From Chris Wood’s GREED & fear:
·An Abe premiership also increases the likelihood of continuing strife with China. While Beijing appears, for now at least, to have the ability to turn on and off the anti-Japanese demonstrations at will, the most recent episode must have triggered some real soul searching amongst Japan Inc to hedge further its bets.
·Wealth distribution in China is apparently far more skewed than previously thought. The skewed wealth distribution highlights one reason for China’s continuing high savings rate. This is that poor households do not have the means to consume while, as in the West, the rich have already maxed out on their consumption.
· China will be potentially vulnerable to capital flight if the wealthy should suddenly become nervous about macro stability and related political risk. Still for now GREED & fear would assume that this is only a potential vulnerability rather than the current reality. There is also a lot that could be done quickly to close the trap door should it be viewed as necessary in what in theory at least is still a closed capital account.

Data for review

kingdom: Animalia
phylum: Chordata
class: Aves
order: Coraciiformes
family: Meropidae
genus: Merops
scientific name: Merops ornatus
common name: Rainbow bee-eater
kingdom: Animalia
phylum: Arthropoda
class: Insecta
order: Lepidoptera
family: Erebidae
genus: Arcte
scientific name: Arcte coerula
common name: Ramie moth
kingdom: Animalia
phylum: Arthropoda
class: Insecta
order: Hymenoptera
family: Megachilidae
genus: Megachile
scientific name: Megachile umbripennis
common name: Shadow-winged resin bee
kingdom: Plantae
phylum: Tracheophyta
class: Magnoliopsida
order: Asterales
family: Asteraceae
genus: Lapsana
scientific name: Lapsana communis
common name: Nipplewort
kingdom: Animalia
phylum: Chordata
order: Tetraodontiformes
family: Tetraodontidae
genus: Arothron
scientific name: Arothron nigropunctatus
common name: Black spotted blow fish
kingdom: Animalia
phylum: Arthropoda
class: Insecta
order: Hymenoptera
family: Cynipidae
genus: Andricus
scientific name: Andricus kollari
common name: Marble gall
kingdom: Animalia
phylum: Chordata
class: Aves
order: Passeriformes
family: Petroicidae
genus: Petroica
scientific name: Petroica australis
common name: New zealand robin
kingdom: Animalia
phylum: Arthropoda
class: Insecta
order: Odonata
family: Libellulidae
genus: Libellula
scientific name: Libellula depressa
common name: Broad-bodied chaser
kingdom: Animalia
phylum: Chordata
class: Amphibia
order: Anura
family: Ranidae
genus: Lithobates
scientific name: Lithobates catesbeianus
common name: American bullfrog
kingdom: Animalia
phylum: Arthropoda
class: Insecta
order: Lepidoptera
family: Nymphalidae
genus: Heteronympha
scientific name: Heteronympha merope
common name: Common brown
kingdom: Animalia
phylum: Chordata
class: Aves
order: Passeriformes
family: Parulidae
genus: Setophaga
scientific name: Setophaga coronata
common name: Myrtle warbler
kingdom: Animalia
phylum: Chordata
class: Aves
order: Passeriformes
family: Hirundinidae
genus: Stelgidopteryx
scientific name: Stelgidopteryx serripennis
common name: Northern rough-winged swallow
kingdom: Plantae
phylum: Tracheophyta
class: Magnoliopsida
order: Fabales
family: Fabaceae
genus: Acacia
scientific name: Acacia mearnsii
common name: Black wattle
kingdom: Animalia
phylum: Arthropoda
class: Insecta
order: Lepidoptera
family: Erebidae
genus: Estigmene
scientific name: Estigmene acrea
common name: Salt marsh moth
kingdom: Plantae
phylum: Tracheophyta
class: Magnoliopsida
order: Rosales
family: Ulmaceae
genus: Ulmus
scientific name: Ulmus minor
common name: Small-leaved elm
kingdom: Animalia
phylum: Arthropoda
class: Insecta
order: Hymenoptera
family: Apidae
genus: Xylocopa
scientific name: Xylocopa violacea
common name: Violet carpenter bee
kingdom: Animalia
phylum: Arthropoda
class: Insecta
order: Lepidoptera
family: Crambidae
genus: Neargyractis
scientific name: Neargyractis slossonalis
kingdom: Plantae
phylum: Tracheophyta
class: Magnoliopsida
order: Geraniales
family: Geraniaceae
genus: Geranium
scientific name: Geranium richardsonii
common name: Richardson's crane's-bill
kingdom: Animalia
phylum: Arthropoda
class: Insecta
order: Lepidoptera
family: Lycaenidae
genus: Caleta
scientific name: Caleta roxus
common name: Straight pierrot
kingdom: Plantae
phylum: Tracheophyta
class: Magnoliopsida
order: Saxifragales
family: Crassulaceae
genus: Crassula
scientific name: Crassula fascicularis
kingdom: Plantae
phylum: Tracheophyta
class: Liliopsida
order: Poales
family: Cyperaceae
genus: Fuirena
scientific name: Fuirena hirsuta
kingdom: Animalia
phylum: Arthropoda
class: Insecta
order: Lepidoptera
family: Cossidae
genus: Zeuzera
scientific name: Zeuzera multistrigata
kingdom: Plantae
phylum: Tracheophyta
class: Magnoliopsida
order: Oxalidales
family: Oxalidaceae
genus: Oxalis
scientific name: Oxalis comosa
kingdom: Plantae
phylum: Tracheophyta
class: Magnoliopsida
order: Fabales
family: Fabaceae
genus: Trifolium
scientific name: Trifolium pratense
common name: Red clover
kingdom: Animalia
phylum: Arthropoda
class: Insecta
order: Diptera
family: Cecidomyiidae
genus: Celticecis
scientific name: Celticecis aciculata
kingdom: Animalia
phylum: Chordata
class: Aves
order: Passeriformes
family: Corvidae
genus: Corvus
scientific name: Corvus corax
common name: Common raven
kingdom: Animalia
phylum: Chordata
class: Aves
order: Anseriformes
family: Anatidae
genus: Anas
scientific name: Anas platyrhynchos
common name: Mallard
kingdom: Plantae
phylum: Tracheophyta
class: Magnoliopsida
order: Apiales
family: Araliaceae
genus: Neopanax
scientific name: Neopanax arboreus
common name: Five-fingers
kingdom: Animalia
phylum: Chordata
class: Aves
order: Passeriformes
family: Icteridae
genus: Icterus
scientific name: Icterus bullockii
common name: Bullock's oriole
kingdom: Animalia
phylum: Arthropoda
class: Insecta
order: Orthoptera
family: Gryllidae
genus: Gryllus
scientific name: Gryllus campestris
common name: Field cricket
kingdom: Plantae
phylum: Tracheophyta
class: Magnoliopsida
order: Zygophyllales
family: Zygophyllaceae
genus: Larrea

Task instructions
1 > Answer these questions using the GREED & fear excerpt:
(a) What does an Abe premiership increase the likelihood of?
(b) What does the skewed wealth distribution in China highlight one reason for?
(c) What could China be potentially vulnerable to if the wealthy suddenly become nervous about macro stability and related political risk?
2 > Write out everything in the GREED & fear excerpt from "From Chris Wood’s" down to "on their consumption.".

Written responses
1 >
(a) Continuing strife with China.
(b) China's continuing high savings rate.
(c) Capital flight.

2 >
From Chris Wood’s GREED & fear:
·An Abe premiership also increases the likelihood of continuing strife with China. While Beijing appears, for now at least, to have the ability to turn on and off the anti-Japanese demonstrations at will, the most recent episode must have triggered some real soul searching amongst Japan Inc to hedge further its bets.
·Wealth distribution in China is apparently far more skewed than previously thought. The skewed wealth distribution highlights one reason for China’s continuing high savings rate. This is that poor households do not have the means to consume while, as in the West, the rich have already maxed out on their consumption.